Joe Biden didn’t mince words when it came to addressing his gun control plans during his first press conference, which many critics are now suggesting was choreographed.
He didn’t really offer any words at all, telling reporters, “It’s a matter of timing,” according to Fox News.
“As you all have observed,” he added, “successful presidents, better than me, have been successful in large part because they know how to time what they’re doing.”
He indicated restoring infrastructure would be his next priority, not gun control.
That position was reinforced Friday by White House Press Secretary Jen Psaki, who told reporters Biden is “prepared to issue executive orders to enact gun reform, circumventing the need for a divided Congress to pass legislation,” according to Yahoo News.
In the wake of two recent mass shootings accounting for 18 victims, Biden’s press conference response may have seemed rather lame for the man who declared, just a few days before, that he doesn’t “want to wait another minute, let alone an hour,” to move on gun restrictions, which anti-gunners continue portraying as “gun reforms.” But Psaki’s remarks Friday may indicate the fire is being rekindled.
As noted by Fox News, it’s been 25 years since a president inked a major gun control bill.

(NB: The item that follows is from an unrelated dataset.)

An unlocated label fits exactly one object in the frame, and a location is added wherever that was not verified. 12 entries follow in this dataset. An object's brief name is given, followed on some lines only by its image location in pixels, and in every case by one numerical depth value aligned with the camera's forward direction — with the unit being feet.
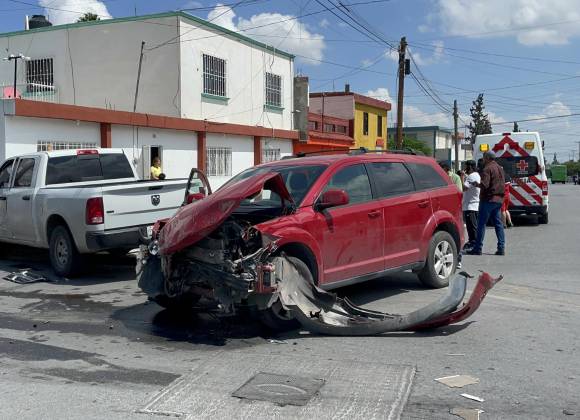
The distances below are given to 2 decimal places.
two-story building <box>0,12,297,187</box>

That was in 1994, when Bill Clinton signed the so-called “Clinton Crime Bill” that contained a 10-year ban on so-called “assault weapons” and “high capacity magazines.” That legislation cost Democrats control of Congress for the remainder of Clinton’s presidency, so it may not be too mysterious why Biden seems to suddenly be sidestepping the issue.

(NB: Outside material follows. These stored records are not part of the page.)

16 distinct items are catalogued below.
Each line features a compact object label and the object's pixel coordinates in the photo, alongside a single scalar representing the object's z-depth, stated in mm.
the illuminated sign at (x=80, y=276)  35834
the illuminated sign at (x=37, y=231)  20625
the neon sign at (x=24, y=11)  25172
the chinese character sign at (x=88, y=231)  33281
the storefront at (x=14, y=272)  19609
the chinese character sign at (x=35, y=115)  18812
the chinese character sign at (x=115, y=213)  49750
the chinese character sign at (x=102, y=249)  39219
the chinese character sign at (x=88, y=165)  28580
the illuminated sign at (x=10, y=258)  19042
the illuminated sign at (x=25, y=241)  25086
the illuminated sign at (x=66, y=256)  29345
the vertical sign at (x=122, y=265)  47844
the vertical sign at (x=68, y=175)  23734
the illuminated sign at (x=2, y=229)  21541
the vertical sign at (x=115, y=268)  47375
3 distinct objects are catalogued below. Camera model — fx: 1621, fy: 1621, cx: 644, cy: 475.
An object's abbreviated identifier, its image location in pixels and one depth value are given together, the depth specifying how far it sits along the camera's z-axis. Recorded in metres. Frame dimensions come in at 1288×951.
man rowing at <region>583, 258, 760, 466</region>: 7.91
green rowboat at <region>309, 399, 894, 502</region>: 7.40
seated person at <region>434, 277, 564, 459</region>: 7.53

The Senate is now sitting on two measures dealing with background checks, H.R. 8 and H.R. 1446, which Senate Republicans think are “overreaching.” Gun rights advocates such as Alan Gottlieb at the Citizens Committee for the Right to Keep and Bear Arms, calls the measures “extreme.”
CCRKBA is already fighting back with a television campaign “SAVE2A.US.” The group is sponsoring a national television campaign on more than a dozen networks.

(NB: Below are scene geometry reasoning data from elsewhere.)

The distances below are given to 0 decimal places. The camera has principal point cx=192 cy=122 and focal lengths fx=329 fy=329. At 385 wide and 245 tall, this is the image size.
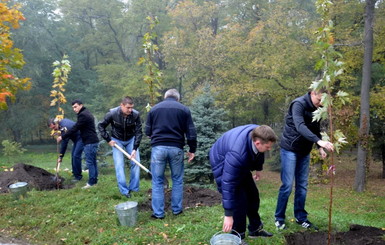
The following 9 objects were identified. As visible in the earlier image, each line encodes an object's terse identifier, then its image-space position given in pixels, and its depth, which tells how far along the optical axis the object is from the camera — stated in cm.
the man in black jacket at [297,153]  422
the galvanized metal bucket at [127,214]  464
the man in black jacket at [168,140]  490
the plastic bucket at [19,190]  630
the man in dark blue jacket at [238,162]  325
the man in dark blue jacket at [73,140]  771
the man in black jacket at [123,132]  602
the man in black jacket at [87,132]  708
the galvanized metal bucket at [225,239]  339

Fox News is also reporting that pivotal Sen. Joe Manchin (D-W.Va.) “has said he will not join his caucus in supporting the current bills.”
And Pennsylvania Republican Sen. Pat Toomey reportedly told reporters he doesn’t think current House legislation can make it through the Senate, where the required 60 votes for passage could simply be out of reach.
It was Biden’s use of “cheat sheets” with taking points and a roster of reporters with images that is raising eyebrows among his critics. A Reuters photographer caught the president using the sheets to identify reporters called on to ask questions. Fox News’ Peter Doocy was not among the chosen.